I — O abade Myriel
Em 1815, era bispo de Digne o reverendo Carlos Francisco Bemvindo Myriel, o qual contava setenta e cinco anos de idade, e que desde 1806 ocupava aquela diocese.
Embora seja estranho ao enredo desta história, não será demais referir, ainda que não seja senão para sermos exactos, os diversos boatos e conversas que tinham circulado a seu respeito, quando da sua chegada à diocese. Verdade ou não, o que se diz a respeito dos homens, ocupa muitas vezes na sua vida e, muito mais, no seu destino, um lugar tão importante como o mesmo que eles têm.
Segundo se dizia, Carlos Myriel era filho de um juiz da Relação de Aix (aristocracia de toga) que, tendo-o destinado para sucessor do cargo que exercia, o casara muito novo ainda, apenas com dezoito ou vinte anos, como é costume em famílias pertencentes à magistratura.

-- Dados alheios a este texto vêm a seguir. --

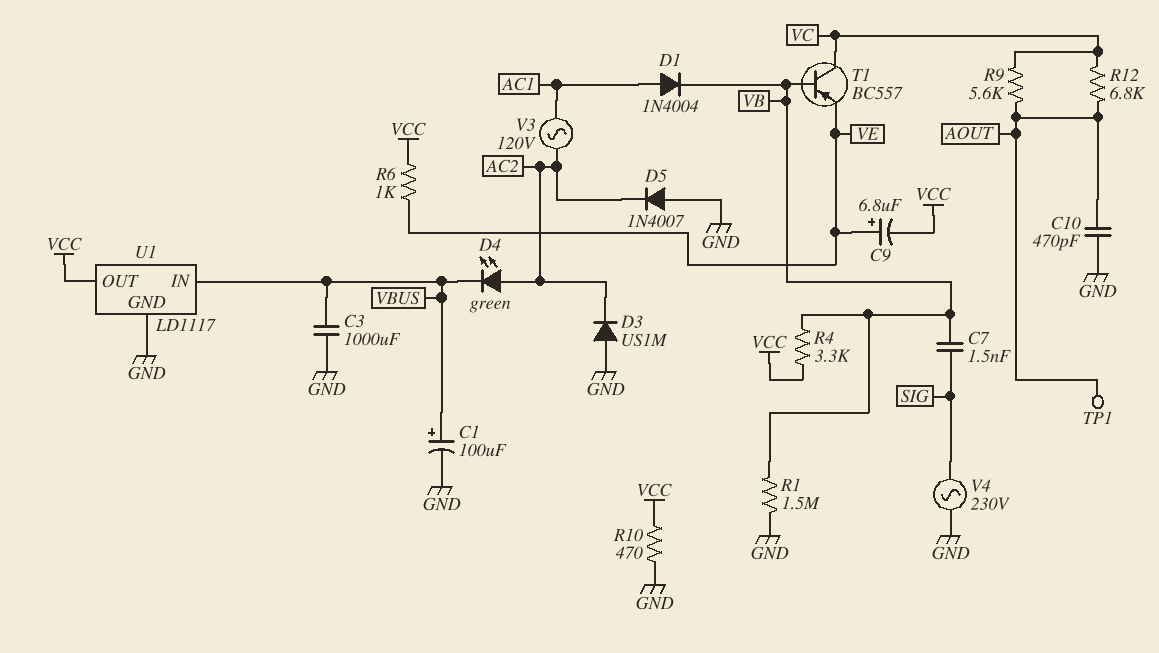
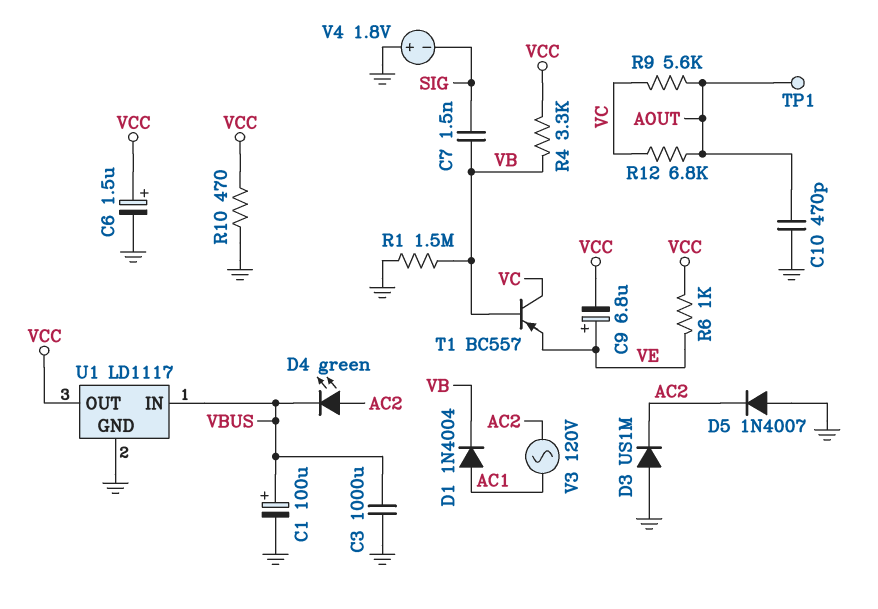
C6: none -> 1.5uF (plus VCC, minus GND)
V4: AC 230V (GND, SIG) -> 1.8V (plus GND, minus SIG)

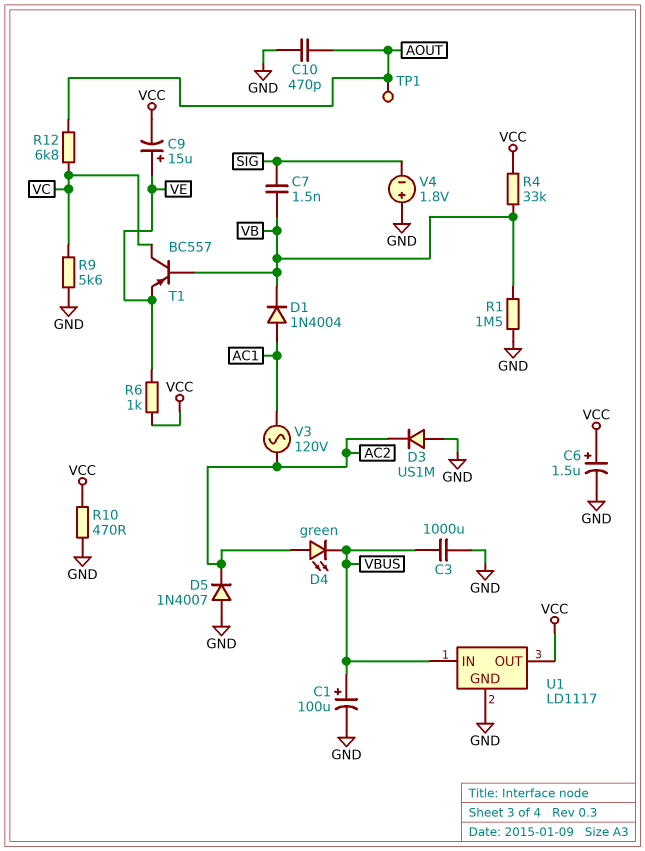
C9: 6.8uF (plus VE, minus VCC) -> 15uF (plus VE, minus VCC)
R4: 3.3k (VB, VCC) -> 33k (VB, VCC)
R9: 5.6k (AOUT, VC) -> 5.6k (GND, VC)

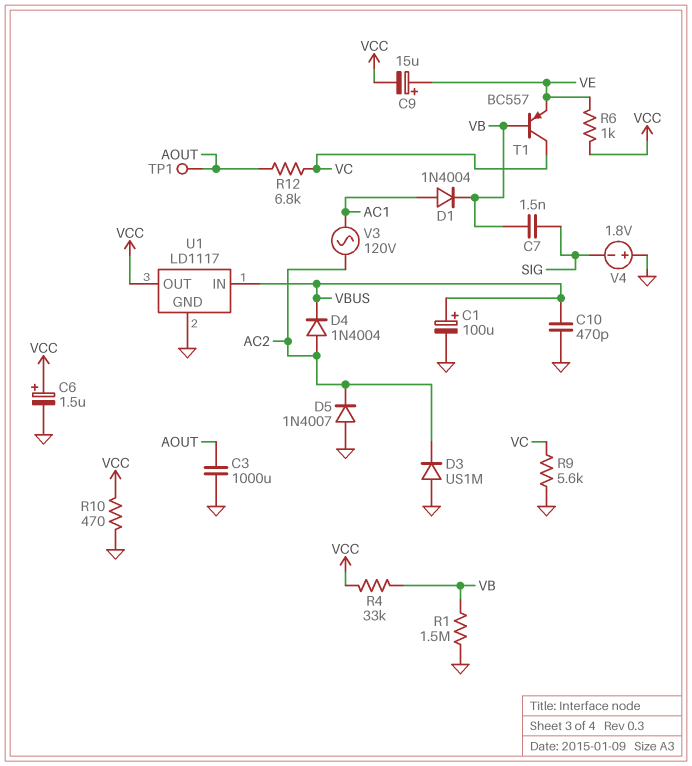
C3: 1000uF (GND, VBUS) -> 1000uF (AOUT, GND)
C10: 470pF (AOUT, GND) -> 470pF (GND, VBUS)
D4: LED green (A AC2, K VBUS) -> diode 1N4004 (A AC2, K VBUS)

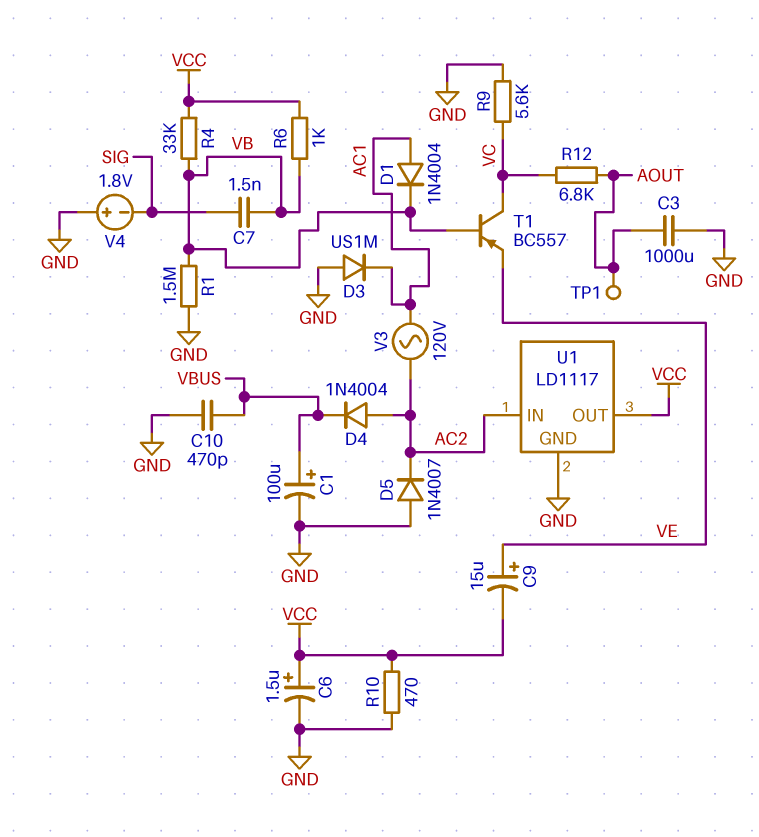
D3: diode US1M (A GND, K AC2) -> diode US1M (A GND, K AC1)
R6: 1k (VCC, VE) -> 1k (VB, VCC)
U1 pin IN: VBUS -> AC2

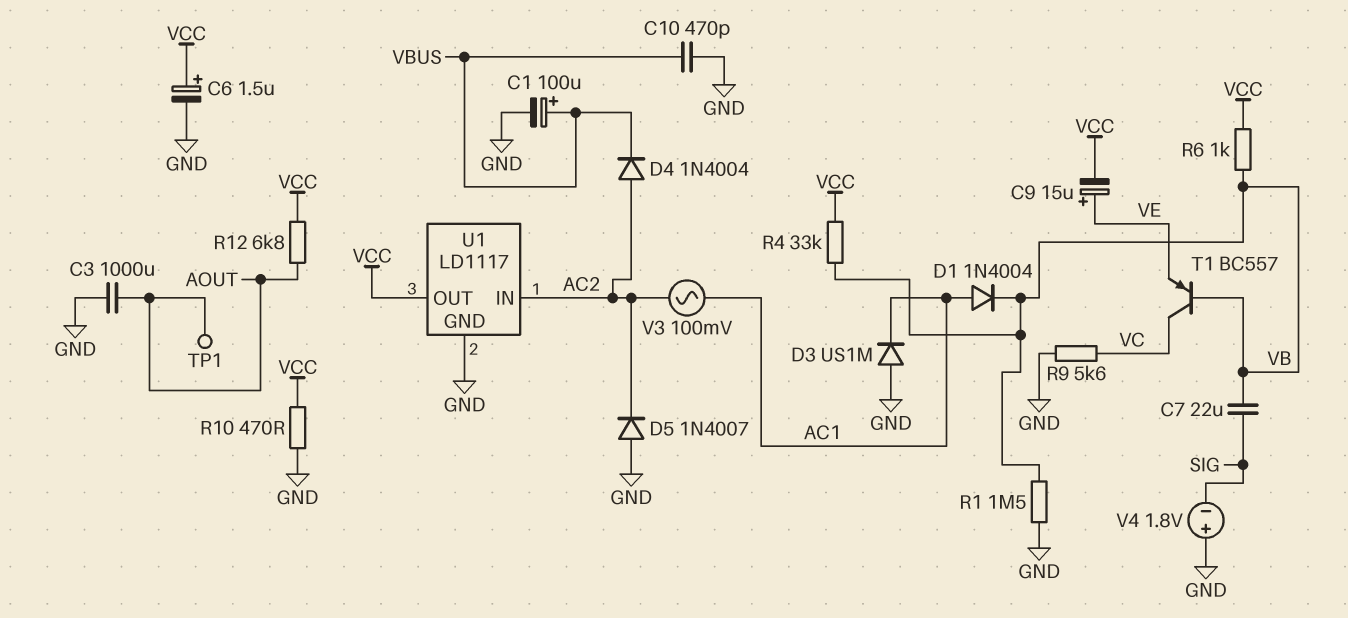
C7: 1.5nF (SIG, VB) -> 22uF (SIG, VB)
R12: 6.8k (AOUT, VC) -> 6.8k (AOUT, VCC)
V3: AC 120V (AC1, AC2) -> AC 100mV (AC1, AC2)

Apesar de casado, Carlos Myriel, pequeno de estatura, mas de agradável presença, elegante e muito espirituoso, dera, ao que constava, bastante que falar de si, por continuar dedicando a sua existência aos prazeres mundanos. Rebentou a revolução e os acontecimentos precipitaram-se rapidamente; as famílias dos magistrados dizimadas, expulsas, perseguidas, fugiram. Logo nos primeiros dias da revolução, Carlos Myriel emigrou para Itália, onde sua mulher sucumbiu, devido a uma afecção pulmonar de que há muito sofria, deixando-o sem descendência. Que se passou depois disto na vida de Carlos Myriel? Dar-se-ia o caso da ruína da antiga sociedade francesa, a decadência da própria família, os trágicos acontecimentos de 93, talvez ainda mais pavorosos para os emigrados que os viam de longe aumentados pelo terror, lhe terem feito germinar no espírito ideias de solidão e de renúncia? Teria sido no meio das afeições e distracções em que ocupava a vida, alcançado subitamente por algum desses terríveis e misteriosos golpes, que às vezes vão direitos ao coração e fazem derribar o homem que as catástrofes públicas, mesmo ferindo-lhe a existência e a fortuna, não seriam capazes de abalar? Era impossível dizê-lo; o que se sabia é que, quando regressou de Itália, vinha padre.
Em 1804, Carlos Myriel, já de idade avançada, era pároco da igreja de Brignolles e vivia na mais completa solidão.
Por ocasião da coroação teve de ir a Paris por causa de uma pequena pretensão, a que andava ligado o interesse da sua paróquia. Entre as pessoas de influência, cuja protecção solicitou em favor dos seus paroquianos, contava-se o cardeal Tesch. Num dia em que o imperador foi visitar seu tio, encontrou-se na passagem com o digno eclesiástico, que aguardava na antecâmara ocasião oportuna para ser admitido à audiência. Napoleão, notando a insistência com que aquele velho o observava, voltou-se de repente e perguntou:
— Quem é este homem que não deixa de olhar para mim?
— Sire — disse Myriel — Vossa Majestade reparou num pobre insignificante, eu olho para um grande homem. Podemos ambos aproveitar.
Nessa mesma noite, o imperador perguntou ao cardeal o nome do abade e, pouco tempo depois, Carlos Myriel, surpreendido, recebeu a notícia de que havia sido nomeado bispo de Digne.
Até que ponto, porém, era verdade o que se dizia relativamente à primeira parte da existência daquele homem? Ninguém o sabia, porque poucas famílias haviam conhecido a dele antes da revolução.
Apesar de bispo e mesmo por o ser, Myriel teve de resignar-se à sorte de todas as pessoas que chegam a uma cidade pequena, onde é maior o número de bocas que falam do que cabeças que pensam. No fim de tudo, porém, as conversas em que o seu nome andava envolvido, não passavam de boatos.
Fosse como fosse, decorridos nove anos de episcopado e de residência em Digne, todos esses mexericos, que nos primeiros tempos são o objecto constante das conversas entre o povo das terras pequenas, caíram em tão profundo esquecimento, que já ninguém ousava repeti-los, nem sequer recordar-se deles.